The pain between Nance's shoulders was growing intolerable, and her cut fingers and aching feet made her long to cast herself on the floor beside the other girl and give up the fight. But pride held her to her task. After what seemed to her an eternity she again looked at the big clock over the door. It was only three. How was she ever to endure three more hours when every minute now was an agony?

Mag heard her sigh and turned her head long enough to say:

"Hang yer arms down a spell; that kind of rests 'em. You ain't goin' to flop, too, are you?"

"Not if I can hold out."

"I knowed you was game all right," said Mag, with grim approval.

By six o'clock the last bottle was packed, and Nance washed the blood and dirt off her hands and forced her swollen, aching feet into her shoes. She jerked her jacket and tam-o'-shanter from the long row of hooks, and half blind with weariness, joined the throng of women and girls that jostled one another down the stairs. Every muscle of her body ached, and her whole soul was hot with rebellion. She told herself passionately that nothing in the world could induce her to come back; she was through with factory work forever.

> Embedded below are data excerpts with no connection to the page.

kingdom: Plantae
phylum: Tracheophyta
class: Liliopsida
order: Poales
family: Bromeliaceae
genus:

As she limped out into the yard, a totally vanquished little soldier on the battle-field of industry, she spied Dan Lewis standing beside the tall gas-pipe, evidently waiting for somebody. He probably had a sweetheart among all these trooping girls; perhaps it was the pretty, red-haired one named Gert. The thought, dropping suddenly into a surcharged heart, brimmed it over, and Nance had to sweep her fingers across her eyes to brush away the tears.

And then:

"I thought I'd missed you," said Dan, quite as a matter of course, as he caught step with her and raised her umbrella.

Nance could have flung her tired arms about him and wept on his broad shoulder for sheer gratitude. To be singled out, like that, before all the girls on her first day, to have a beau, a big beau, pilot her through the crowded streets and into Calvary Alley where all might see, was sufficient to change the dullest sky to rose and lighten the heart of the most discouraged.